*** Opening Text for analysis ***

One of our tasks in migrating Darwin / Mac OS X to use GCC 3.x is
to provide a way to load I/O drivers written in C++ and compiled
with GCC 2.95.  (Yeah yeah, bad idea, but the deed is done, and
alternative is to compile the kernel's I/O subsystem with 2.95
forever, I'll work hard to avoid that fate.)

Anyway, to translate the symbols we have a homemade 2.95 compat
demangler (written using a spec I handed to the kernel hacker,
poor guy) feeding into a remangler written using the spec at
http://www.codesourcery.com/cxx-abi/abi.html#mangling.  So far
so good, we have something that actually does the right thing
most of the time.  However, there is a troublesome point in the
substitution rules for the new C++ ABI, where it says 

"Logically, the substitutable components of a mangled name are
considered left-to-right, components before the composite structure
of which they are a part. If a component has been encountered
before, it is substituted as described below. This decision is
independent of whether its components have been substituted,
so an implementation MAY OPTIMIZE by considering large structures
for substitution before their components. If a component has not
been encountered before, its mangling is identified, and it is
added to a dictionary of substitution candidates. No entity is
added to the dictionary twice." (emphasis mine)

This sure sounds like it's allowing different compilers to mangle
names differently, by choosing to substitute in different ways.
And indeed we had to determine 3.x's behavior empirically.  But
this seems like a fatal blow to the goal of an ABI that could
allow object files from different compilers to be linked together,
or to link code from two different 3.x versions of GCC.

*** Closing Text for analysis ***

◆ Work task 1 ◆
Using the text on GCC name mangling, decide whether each statement agrees with it, and answer yes or no while quoting the deciding words: (a) the I/O drivers to be loaded were compiled with GCC 2.95; (b) the substitution behavior of GCC 3.x was taken from its documentation; (c) the ABI rules let an entity enter the dictionary more than once.
◆ Work task 2 ◆
From the text on GCC name mangling, extract the passage starting with "One of our tasks" and going on through "avoid that fate.)", copied word for word.
The items after the text are not needed.

*** Opening Listed records ***

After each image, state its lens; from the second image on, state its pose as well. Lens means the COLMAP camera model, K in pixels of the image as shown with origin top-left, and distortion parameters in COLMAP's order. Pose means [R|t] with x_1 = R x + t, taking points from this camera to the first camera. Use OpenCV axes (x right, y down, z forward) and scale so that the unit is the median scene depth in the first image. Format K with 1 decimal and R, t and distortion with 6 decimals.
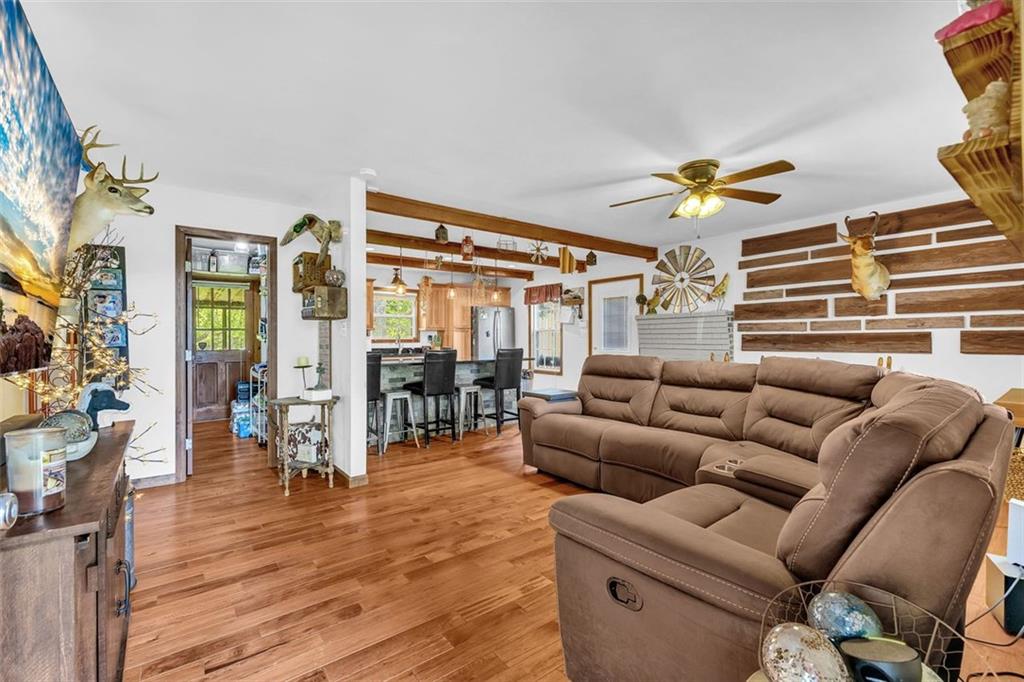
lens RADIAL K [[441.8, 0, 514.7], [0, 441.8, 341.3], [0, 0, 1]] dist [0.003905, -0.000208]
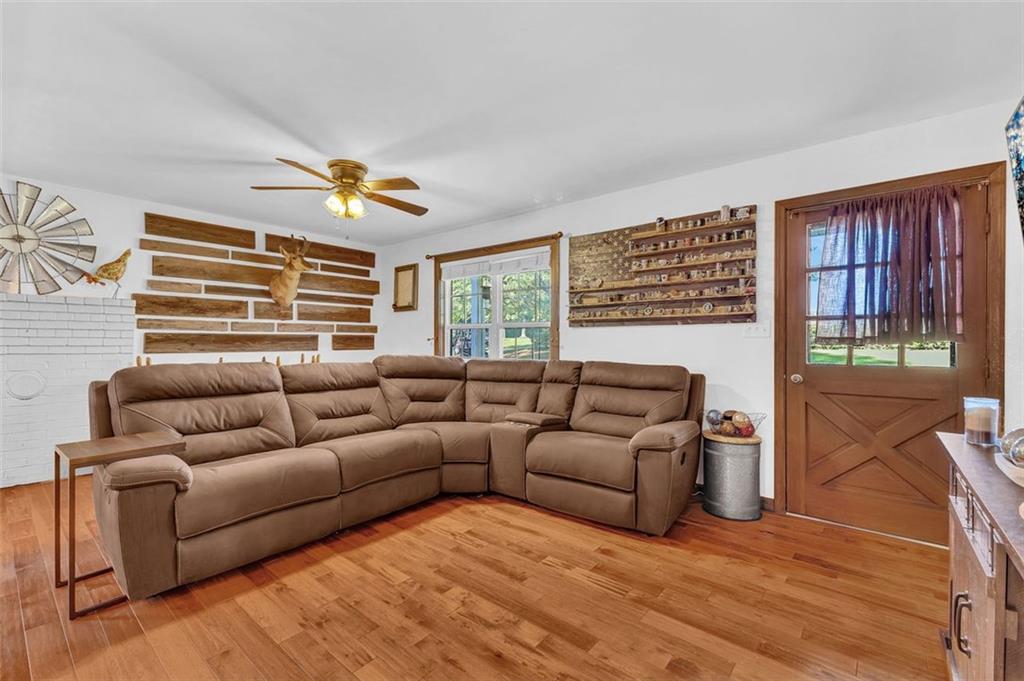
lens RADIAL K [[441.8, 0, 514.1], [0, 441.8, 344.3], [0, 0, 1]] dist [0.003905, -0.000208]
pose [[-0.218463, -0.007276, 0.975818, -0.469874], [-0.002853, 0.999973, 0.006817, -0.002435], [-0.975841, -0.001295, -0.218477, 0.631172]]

*** Closing Listed records ***
*** Opening Listed records ***

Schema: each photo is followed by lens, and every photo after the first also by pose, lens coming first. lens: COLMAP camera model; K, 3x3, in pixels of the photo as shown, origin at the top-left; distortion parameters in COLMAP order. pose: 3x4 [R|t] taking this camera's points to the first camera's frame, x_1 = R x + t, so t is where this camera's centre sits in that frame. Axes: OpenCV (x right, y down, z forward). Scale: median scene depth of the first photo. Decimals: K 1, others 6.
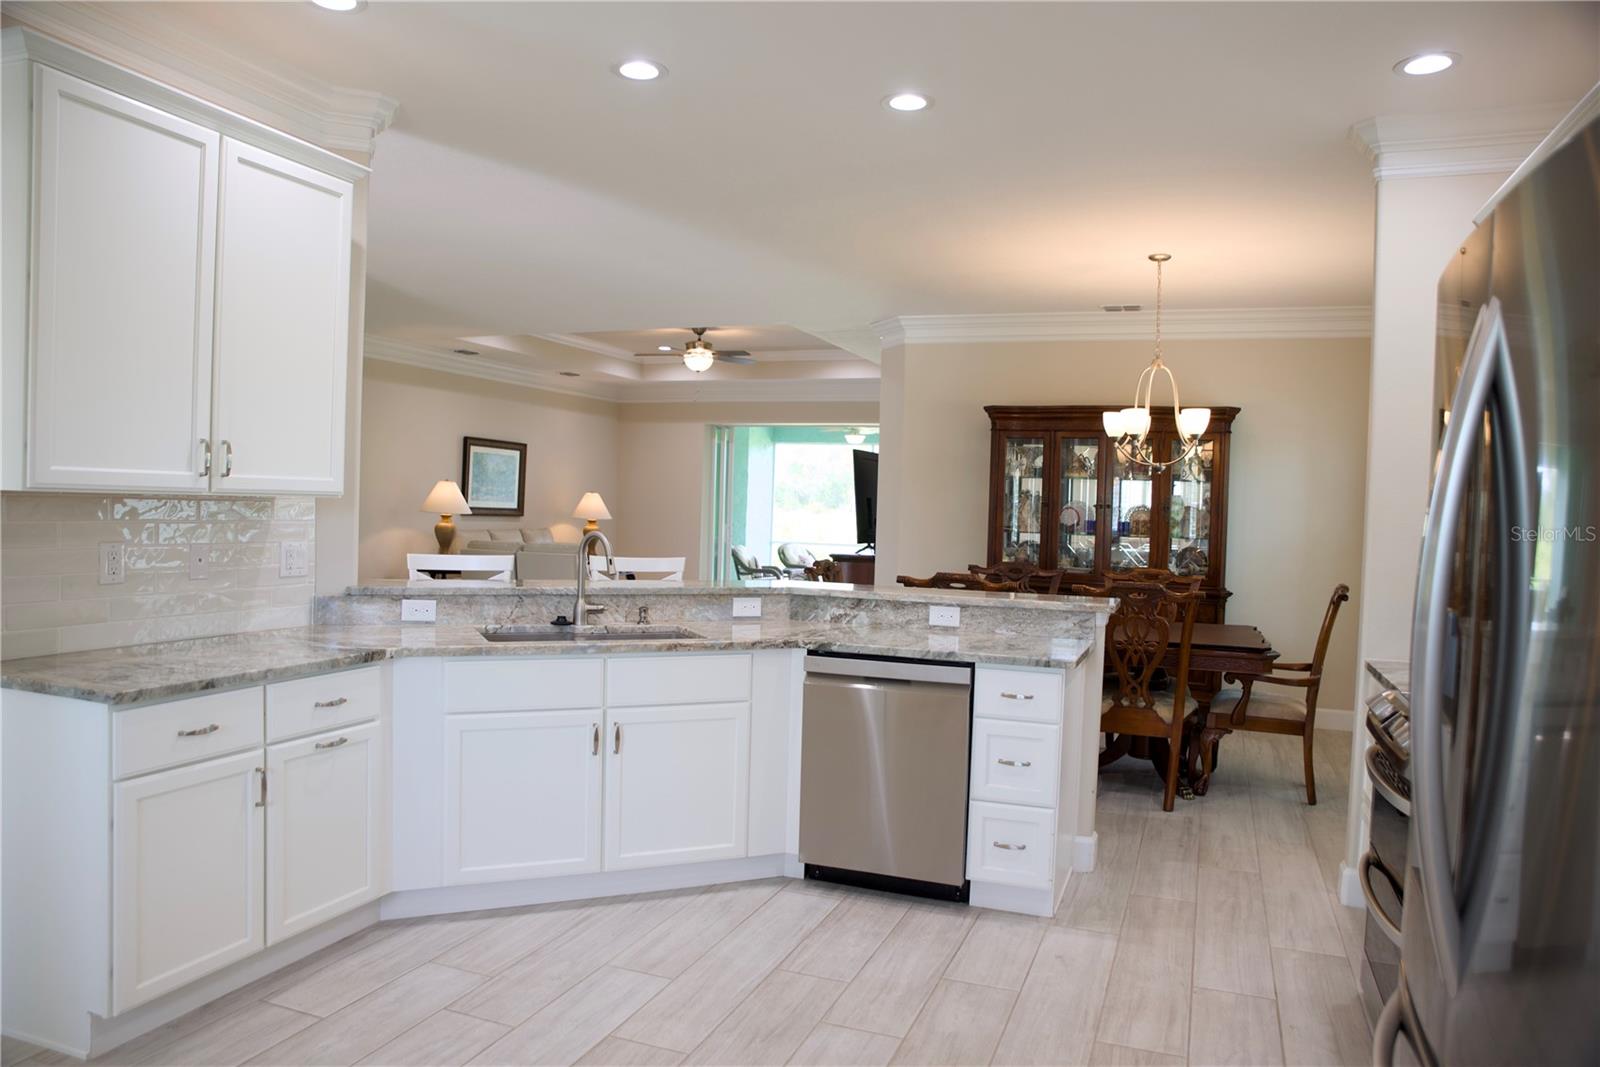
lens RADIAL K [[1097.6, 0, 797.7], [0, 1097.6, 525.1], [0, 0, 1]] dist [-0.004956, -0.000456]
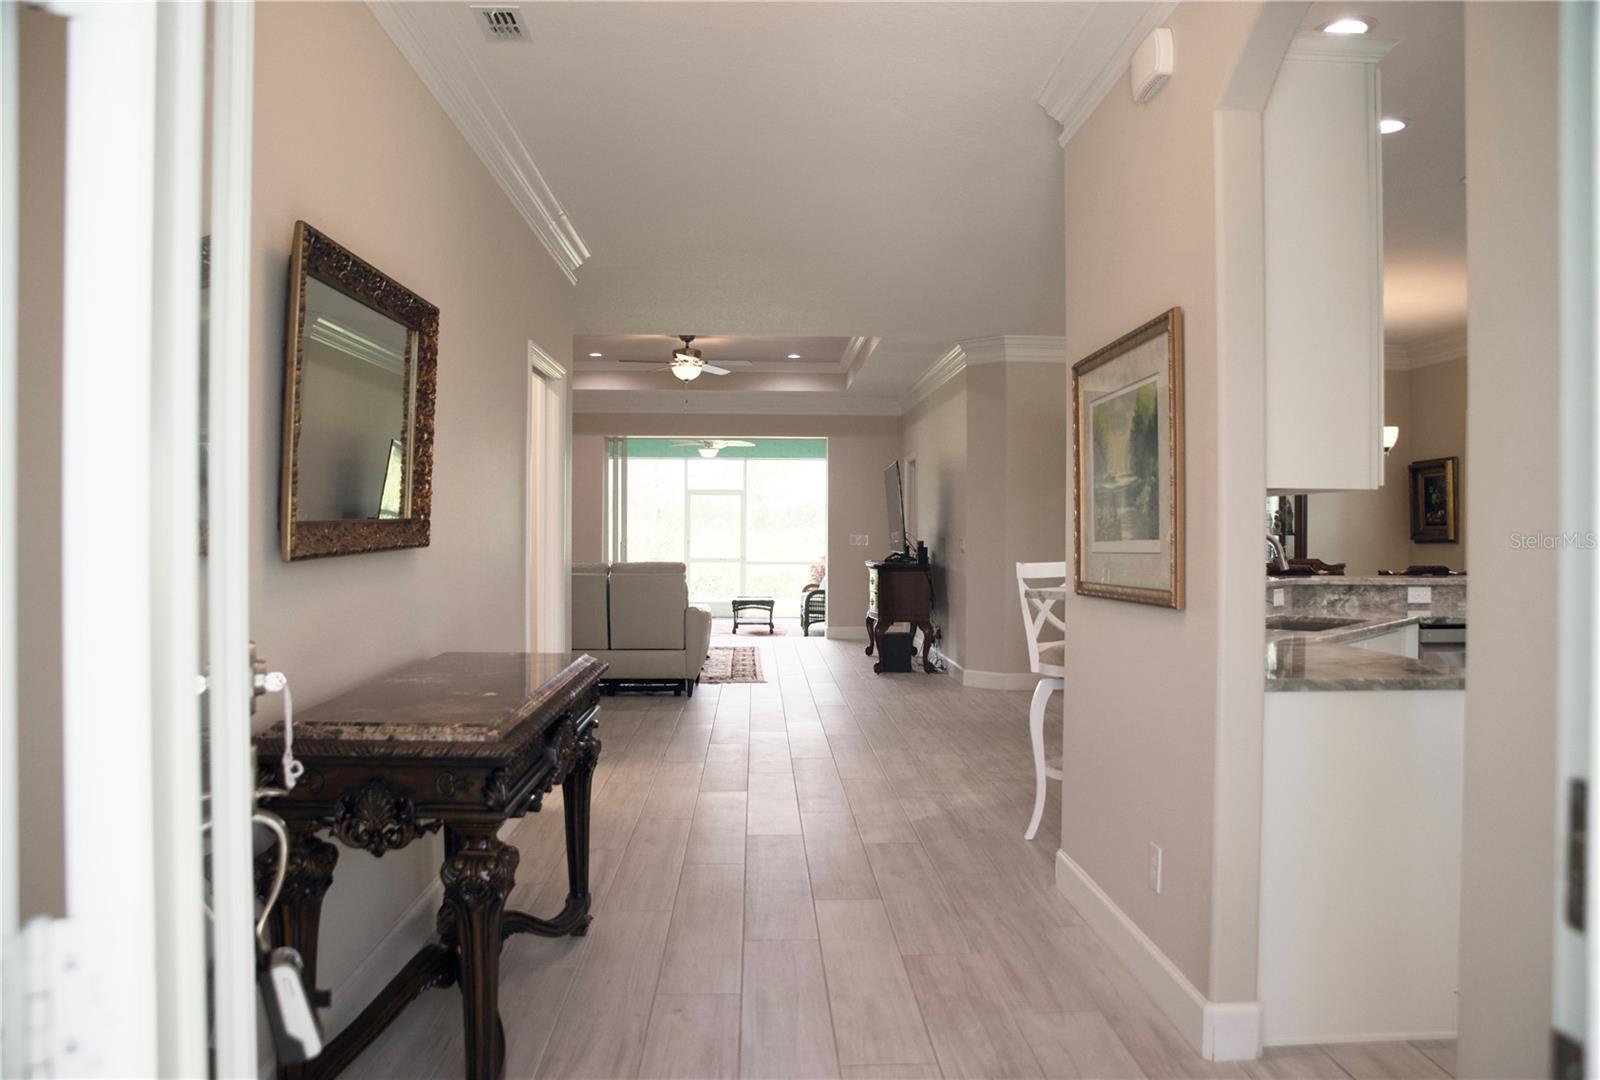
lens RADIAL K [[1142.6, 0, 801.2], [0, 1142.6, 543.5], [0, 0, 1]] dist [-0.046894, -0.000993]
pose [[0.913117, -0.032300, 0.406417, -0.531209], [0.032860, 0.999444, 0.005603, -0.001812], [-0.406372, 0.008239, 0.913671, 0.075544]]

*** Closing Listed records ***

◆ Response box 1 ◆
(a) Yes: "written in C++ and compiled with GCC 2.95"
(b) No: "we had to determine 3.x's behavior empirically"
(c) No: "No entity is added to the dictionary twice."

◆ Response box 2 ◆
One of our tasks in migrating Darwin / Mac OS X to use GCC 3.x is
to provide a way to load I/O drivers written in C++ and compiled
with GCC 2.95.  (Yeah yeah, bad idea, but the deed is done, and
alternative is to compile the kernel's I/O subsystem with 2.95
forever, I'll work hard to avoid that fate.)